This was followed by the publication of his The Golden Gate, “the great California novel” (1986). Much earlier, he had published a travel book about hitch hiking through Western China, called From Heaven Lake. He won a Guggenheim Fellowship and returned to India in 1986.
Seth’s The Golden Gate was hailed as “a splendid achievement”, as “a thoroughly Californian novel, peopled by unmistakably Californian characters” and “a splendid tour de force of the transcendence of the mere tour de force”. The tributes were well-deserved indeed.” In fact it took great courage and daring on his part to venture this great attempt at novel writing in verse in spite of the discouragement he received from many of his friends except Timothy Steele, a poet and teacher at the University of California.
Like his friend and mentor, Victoria Steele (husband of Timothy Steele) Seth favoured the traditional stanzaic and metrical forms and they believed that modern poetry’ had floundered because it was no longer accessible to the common reader. It had become too arcane from everyday experience. Seth has frankly stated that he does not enjoy most modern poetry. Similarly, his views about prose fiction are anti-modern anti-experimentative.

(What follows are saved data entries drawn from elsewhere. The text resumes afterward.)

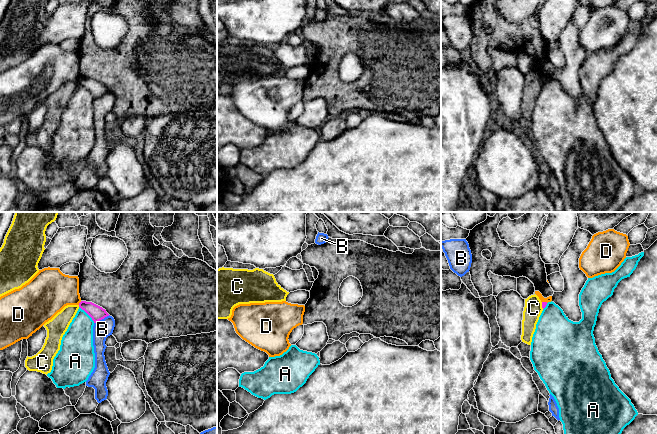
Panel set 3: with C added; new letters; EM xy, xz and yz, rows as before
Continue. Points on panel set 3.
A: contact xy (87, 89); border xy (79, 82), (94, 98); another cell
B: contact xy (101, 95); border xy (109, 91), (94, 99); another cell
C: contact yz (542, 81); border yz (541, 78), (543, 84); another cell
D: contact xy (79, 79); border xy (81, 77), (78, 80); another cell
Same cell: none

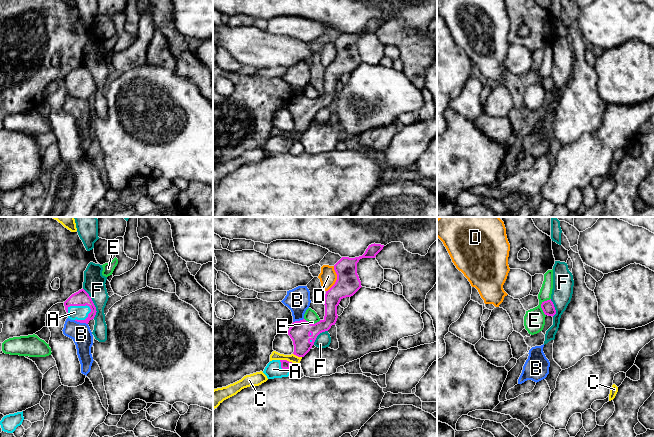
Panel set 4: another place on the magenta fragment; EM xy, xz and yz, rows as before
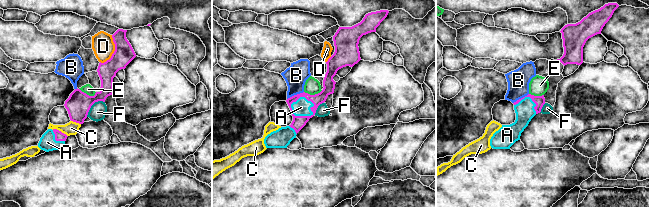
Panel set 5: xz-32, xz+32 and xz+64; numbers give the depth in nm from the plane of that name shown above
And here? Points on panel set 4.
A: contact xy (80, 81); same cell
B: contact xy (81, 98); border xy (74, 96), (87, 100); another cell
C: contact xz (286, 136); border xz (280, 135), (292, 138); another cell
D: contact xz (337, 55); border xz (334, 42), (336, 57), (326, 67); another cell
E: contact yz (541, 81); border yz (550, 74), (541, 80), (541, 85), (545, 91); another cell
F: contact xy (93, 79); border xy (83, 64), (95, 83), (96, 90), (94, 94); another cell
Same cell: A

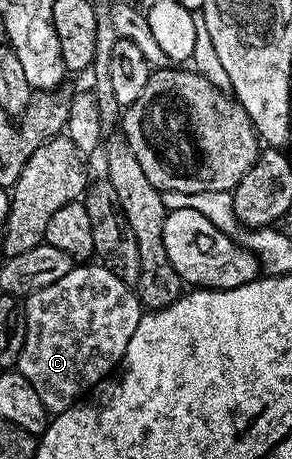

His Golden Gate written in fourteen-line metred stanzas presents the story of how a friend of John places a personal ad in a newspaper on John’s behalf and how a succession of romantic relationships follows which include a homosexual one. Of the five main characters, two are ‘yuppies’ (young urban professionals). Part of the pleasure yielded by the book extends from the way in which it treats contemporary subjects poetically.